Federal Reserve Chairman Ben Bernanke reiterated that tapering is not on a preset course and the pace of reductions could be increased or decreased depending on incoming data, during his last post-FOMC press conference. The Chairman further noted that if the economy was to slow markedly, the Fed could halt reductions from one meeting to another. Bernanke noted, however, that his expectation for tapering is a moderate, constant reduction ($10 billion or so) going forward throughout most of 2014.
Bernanke commented that inflation is a big question, nay a concern. A big concern. And while the Fed’s forecast is for a return of inflation to or near the target rate of 2%, if inflation does not show signs of reversing course, "we will take appropriate action."
Bernanke commented that "nothing we did was intended to reduce accommodation.
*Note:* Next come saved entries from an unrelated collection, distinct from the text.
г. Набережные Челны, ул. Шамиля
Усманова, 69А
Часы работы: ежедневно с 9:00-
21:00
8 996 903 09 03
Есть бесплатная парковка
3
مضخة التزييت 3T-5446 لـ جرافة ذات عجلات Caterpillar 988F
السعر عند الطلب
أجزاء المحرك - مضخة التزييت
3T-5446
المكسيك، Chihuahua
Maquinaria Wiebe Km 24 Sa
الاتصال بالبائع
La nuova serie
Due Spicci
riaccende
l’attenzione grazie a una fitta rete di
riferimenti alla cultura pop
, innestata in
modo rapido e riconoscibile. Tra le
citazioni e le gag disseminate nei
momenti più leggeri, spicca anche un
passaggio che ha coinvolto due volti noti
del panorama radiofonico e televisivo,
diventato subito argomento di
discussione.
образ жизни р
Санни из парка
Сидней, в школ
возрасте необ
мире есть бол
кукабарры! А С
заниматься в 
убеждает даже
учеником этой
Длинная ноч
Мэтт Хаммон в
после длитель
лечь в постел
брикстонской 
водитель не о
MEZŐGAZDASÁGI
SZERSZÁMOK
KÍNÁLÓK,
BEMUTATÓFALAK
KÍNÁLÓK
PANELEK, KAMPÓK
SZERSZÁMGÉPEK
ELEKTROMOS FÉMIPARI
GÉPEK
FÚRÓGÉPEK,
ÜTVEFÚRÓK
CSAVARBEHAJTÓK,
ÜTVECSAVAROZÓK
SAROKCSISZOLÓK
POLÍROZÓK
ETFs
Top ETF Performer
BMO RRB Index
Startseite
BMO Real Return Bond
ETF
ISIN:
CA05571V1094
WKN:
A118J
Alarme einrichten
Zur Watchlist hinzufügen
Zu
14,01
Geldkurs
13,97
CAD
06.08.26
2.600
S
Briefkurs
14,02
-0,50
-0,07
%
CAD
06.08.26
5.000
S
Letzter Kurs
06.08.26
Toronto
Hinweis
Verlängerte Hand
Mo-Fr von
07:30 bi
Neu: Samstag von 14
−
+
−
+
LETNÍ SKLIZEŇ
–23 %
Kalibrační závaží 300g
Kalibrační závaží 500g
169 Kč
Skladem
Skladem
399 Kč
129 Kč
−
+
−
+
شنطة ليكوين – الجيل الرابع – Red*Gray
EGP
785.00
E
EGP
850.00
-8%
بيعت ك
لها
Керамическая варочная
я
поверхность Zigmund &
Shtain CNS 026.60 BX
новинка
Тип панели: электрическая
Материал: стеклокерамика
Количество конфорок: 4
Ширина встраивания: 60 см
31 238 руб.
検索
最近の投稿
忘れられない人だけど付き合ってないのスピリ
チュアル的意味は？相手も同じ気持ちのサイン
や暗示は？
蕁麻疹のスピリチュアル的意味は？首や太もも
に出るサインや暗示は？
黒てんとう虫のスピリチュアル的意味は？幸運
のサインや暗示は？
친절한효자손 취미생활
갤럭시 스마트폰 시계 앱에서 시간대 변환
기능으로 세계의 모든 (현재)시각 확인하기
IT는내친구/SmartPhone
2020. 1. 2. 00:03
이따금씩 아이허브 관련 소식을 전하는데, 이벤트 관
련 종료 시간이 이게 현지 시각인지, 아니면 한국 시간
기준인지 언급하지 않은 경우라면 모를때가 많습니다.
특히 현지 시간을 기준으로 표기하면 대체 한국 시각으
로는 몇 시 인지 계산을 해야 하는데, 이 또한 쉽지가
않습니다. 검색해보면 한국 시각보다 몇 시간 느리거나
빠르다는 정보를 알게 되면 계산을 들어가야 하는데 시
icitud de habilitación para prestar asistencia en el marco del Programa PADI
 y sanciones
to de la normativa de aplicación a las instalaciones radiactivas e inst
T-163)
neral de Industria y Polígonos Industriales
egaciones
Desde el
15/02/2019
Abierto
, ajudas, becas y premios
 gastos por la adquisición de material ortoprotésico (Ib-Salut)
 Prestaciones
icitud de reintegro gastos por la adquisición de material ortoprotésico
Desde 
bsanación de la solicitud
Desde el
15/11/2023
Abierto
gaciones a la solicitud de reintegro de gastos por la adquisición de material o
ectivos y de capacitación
We are still buying at a heightened pace," and intend to keep the Fed Funds rate low well beyond a 6.5% unemployment rate. “We are still building the balance sheet.”
In fact, as a senior bond salesman pointed out, with MBS issuance down nearly 60%, scaling back only $5 billion, monthly MBS purchases of $35 billion are relatively more accommodative today. The Fed is essentially prolonging the tapering timeline with monthly reductions of $10 billion a month rather than $20-$40 billion and shifting the need for further accommodation to an extended low-interest-rate commitment.
The forecast for Fed Funds at the end of 2015 was reduced to 0.75% and to less than 2% in 2016.
Bernanke noted that the transition of power to Yellen was NOT a factor in the decision to initiate tapering now rather than wait until 2014.